”Perfectionism kills art. I find that if I criticise myself, it spoils the fun. You can get paralysed by analysis – it takes all the playfulness away”
. Geri Halliwell
Perfectionism, in psychology, is a personality trait characterized by a person’s striving for flawlessness and setting high performance standards, accompanied by critical self-evaluations and concerns regarding others’ evaluations. It is best conceptualized as a multidimensional characteristic, as psychologists agree that there are many positive and negative aspects.In its maladaptive form, perfectionism drives people to attempt to achieve an unattainable ideal, while their adaptive perfectionism can sometimes motivate them to reach their goals. In the end, they derive pleasure from doing so. When perfectionists do not reach their goals, they often fall into depression.
What is perfectionism?
Perfectionism is a multidimensional personality style that is associated with a large number of psychological, interpersonal, and achievement-related difficulties.
It is not a disorder but a vulnerability factor that produces problems for adults, adolescents, and children.
Often people confuse perfectionism with achievement striving or conscientiousness.
Perfectionism is distinct from these attitudes. It is a maladaptive pattern of behaviors that can result in a large number of problems. Achievement striving and conscientiousness involve appropriate and tangible expectations (often very difficult but attainable goals) and produce a sense of satisfaction and rewards. Perfectionism, on the other hand, involves inappropriate levels of expectations and intangible goals (i.e.
perfection) and a constant lack of satisfaction, irrespective of performance.
Perfectionism is a chronic source of stress, often leaving the individual feeling that he/she is a failure. Perfectionistic individuals require themselves to be perfect. This constant expectation is a source of stress and contributes to maladaptive ways of coping.
Perfectionism is multidimensional. That is, there are several different types of perfectionistic behaviour that involve motivation to actually be perfect. For example, self-oriented perfectionism is the requirement for the self to be perfect. It is what we usually think of when we use the term perfectionism. Other-oriented perfectionism is the requirement that others (e.g., spouse, children, subordinates, and
other people in general) should be perfect. Finally, socially prescribed perfectionism is the perception that others (e.g., one’s parents, boss, and
people in general) require oneself to be perfect. In addition to these three kinds of perfectionism that focus on a need to be perfect there is also a kind of
perfectionism that involves needing to appear to others as if one is perfect.
Each of these kinds of perfectionism is associated with different kinds of problems. For example, it has been shown that self-oriented perfectionism is associated with clinical depression, especially in the presence of achievement-related (e.g., job or school related shortfalls) stressors.
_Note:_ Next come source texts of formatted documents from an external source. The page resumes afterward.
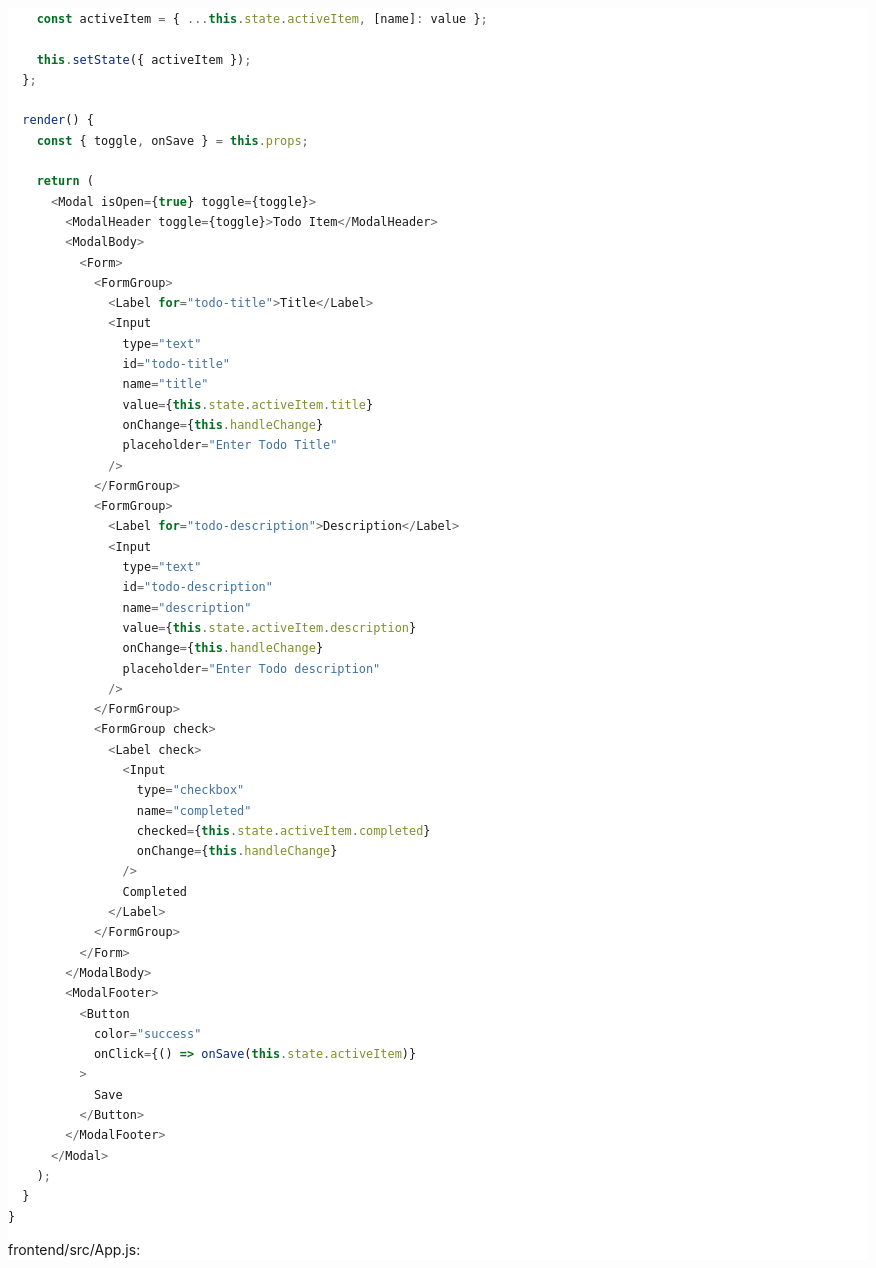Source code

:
 ```js
    const activeItem = { ...this.state.activeItem, [name]: value };

    this.setState({ activeItem });
  };

  render() {
    const { toggle, onSave } = this.props;

    return (
      <Modal isOpen={true} toggle={toggle}>
        <ModalHeader toggle={toggle}>Todo Item</ModalHeader>
        <ModalBody>
          <Form>
            <FormGroup>
              <Label for="todo-title">Title</Label>
              <Input
                type="text"
                id="todo-title"
                name="title"
                value={this.state.activeItem.title}
                onChange={this.handleChange}
                placeholder="Enter Todo Title"
              />
            </FormGroup>
            <FormGroup>
              <Label for="todo-description">Description</Label>
              <Input
                type="text"
                id="todo-description"
                name="description"
                value={this.state.activeItem.description}
                onChange={this.handleChange}
                placeholder="Enter Todo description"
              />
            </FormGroup>
            <FormGroup check>
              <Label check>
                <Input
                  type="checkbox"
                  name="completed"
                  checked={this.state.activeItem.completed}
                  onChange={this.handleChange}
                />
                Completed
              </Label>
            </FormGroup>
          </Form>
        </ModalBody>
        <ModalFooter>
          <Button
            color="success"
            onClick={() => onSave(this.state.activeItem)}
          >
            Save
          </Button>
        </ModalFooter>
      </Modal>
    );
  }
}
```
frontend/src/App.js:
It has been shown that when self-oriented perfectionists experience these kinds of stressful events they experience more severe and more chronic depression symptoms.
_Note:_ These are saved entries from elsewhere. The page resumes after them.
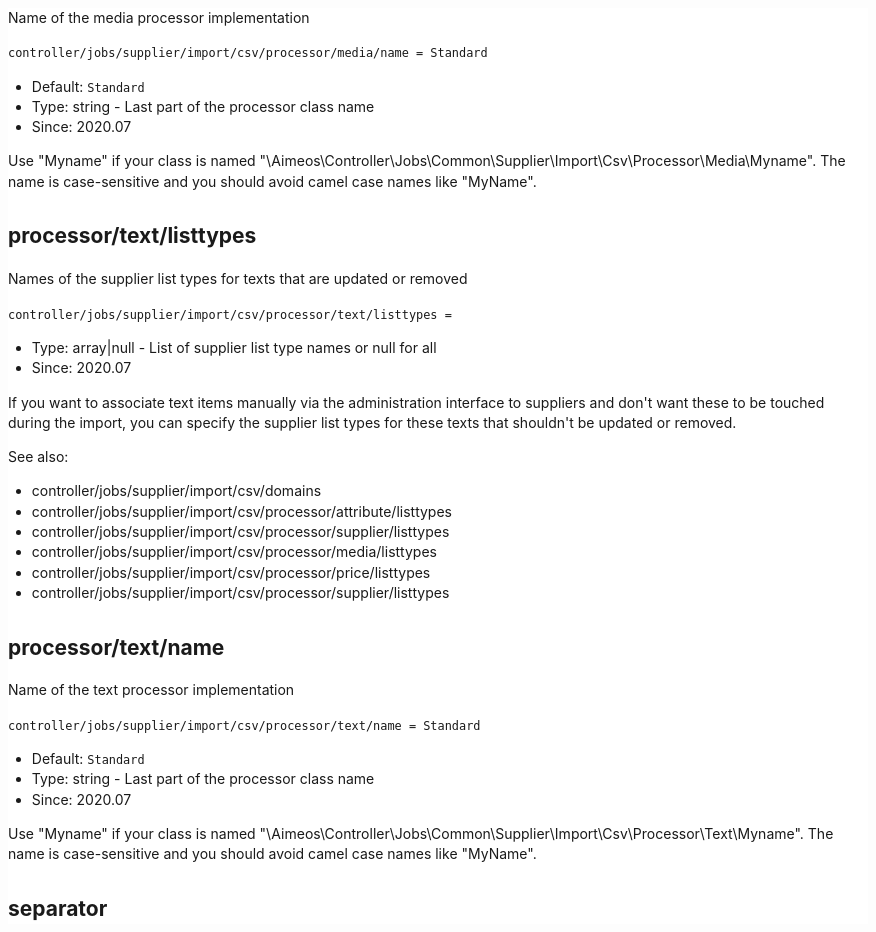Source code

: Name of the media processor implementation

```
controller/jobs/supplier/import/csv/processor/media/name = Standard
```

* Default: `Standard`
* Type: string - Last part of the processor class name
* Since: 2020.07

Use "Myname" if your class is named "\Aimeos\Controller\Jobs\Common\Supplier\Import\Csv\Processor\Media\Myname".
The name is case-sensitive and you should avoid camel case names like "MyName".


## processor/text/listtypes

Names of the supplier list types for texts that are updated or removed

```
controller/jobs/supplier/import/csv/processor/text/listtypes = 
```

* Type: array|null - List of supplier list type names or null for all
* Since: 2020.07

If you want to associate text items manually via the administration
interface to suppliers and don't want these to be touched during the
import, you can specify the supplier list types for these texts
that shouldn't be updated or removed.

See also:

* controller/jobs/supplier/import/csv/domains
* controller/jobs/supplier/import/csv/processor/attribute/listtypes
* controller/jobs/supplier/import/csv/processor/supplier/listtypes
* controller/jobs/supplier/import/csv/processor/media/listtypes
* controller/jobs/supplier/import/csv/processor/price/listtypes
* controller/jobs/supplier/import/csv/processor/supplier/listtypes

## processor/text/name

Name of the text processor implementation

```
controller/jobs/supplier/import/csv/processor/text/name = Standard
```

* Default: `Standard`
* Type: string - Last part of the processor class name
* Since: 2020.07

Use "Myname" if your class is named "\Aimeos\Controller\Jobs\Common\Supplier\Import\Csv\Processor\Text\Myname".
The name is case-sensitive and you should avoid camel case names like "MyName".


## separator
Self-oriented perfectionism has been associated with anorexia nervosa, prolonged elevations in cardiovascular responses, and interpersonal problems reflecting over-responsibility.
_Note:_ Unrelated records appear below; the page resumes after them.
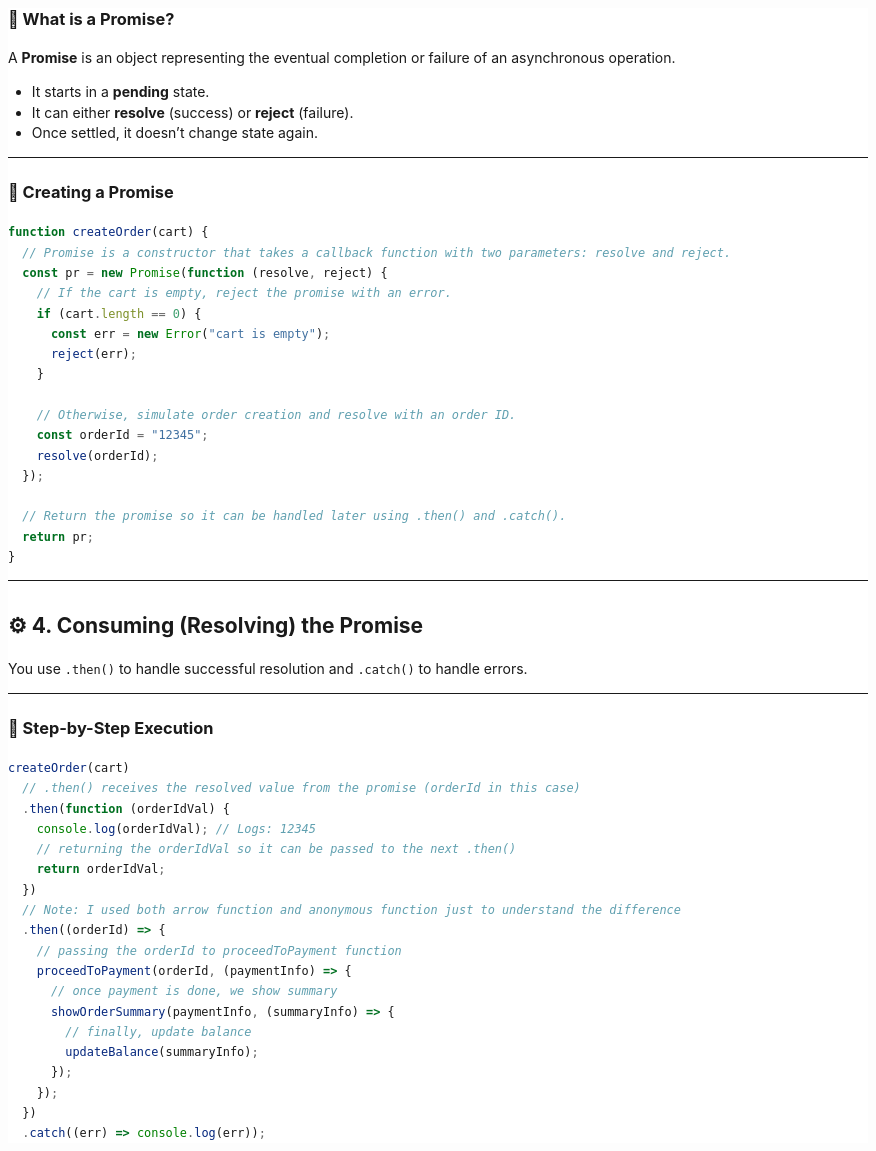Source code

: ### 🧩 What is a Promise?

A **Promise** is an object representing the eventual completion or failure of an asynchronous operation.

* It starts in a **pending** state.
* It can either **resolve** (success) or **reject** (failure).
* Once settled, it doesn’t change state again.

---

### 🧱 Creating a Promise

```js
function createOrder(cart) {
  // Promise is a constructor that takes a callback function with two parameters: resolve and reject.
  const pr = new Promise(function (resolve, reject) {
    // If the cart is empty, reject the promise with an error.
    if (cart.length == 0) {
      const err = new Error("cart is empty");
      reject(err);
    }

    // Otherwise, simulate order creation and resolve with an order ID.
    const orderId = "12345";
    resolve(orderId);
  });

  // Return the promise so it can be handled later using .then() and .catch().
  return pr;
}
```

---

## ⚙️ 4. Consuming (Resolving) the Promise

You use `.then()` to handle successful resolution
and `.catch()` to handle errors.

---

### 🧩 Step-by-Step Execution

```js
createOrder(cart)
  // .then() receives the resolved value from the promise (orderId in this case)
  .then(function (orderIdVal) {
    console.log(orderIdVal); // Logs: 12345
    // returning the orderIdVal so it can be passed to the next .then()
    return orderIdVal;
  })
  // Note: I used both arrow function and anonymous function just to understand the difference
  .then((orderId) => {
    // passing the orderId to proceedToPayment function
    proceedToPayment(orderId, (paymentInfo) => {
      // once payment is done, we show summary
      showOrderSummary(paymentInfo, (summaryInfo) => {
        // finally, update balance
        updateBalance(summaryInfo);
      });
    });
  })
  .catch((err) => console.log(err));
```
Other-oriented perfectionism has been associated with relationship problems, such as poor marital satisfaction, sexual dissatisfaction, and anger toward others.
Socially prescribed perfectionism has been associated with a variety of symptoms including anxiety, depression, eating disorder symptoms, and hostility.
Most importantly this dimension of perfectionism has been found to predict not only suicide thoughts and behaviours in adults and adolescents, but also serious suicide attempts. Further more, there are a variety of achievement-related problems that arise from this kind of perfectionism such as procrastination and self-handicapping (i.e., where individuals spend time finding excuses for poor performance rather than preparing for a performance).
Finally, perfectionistic self-presentation involves a variety of difficulties such as precluding one from seeking appropriate help for difficulties and not benefiting fully from treatment due to great difficulties in self-disclosing personal information.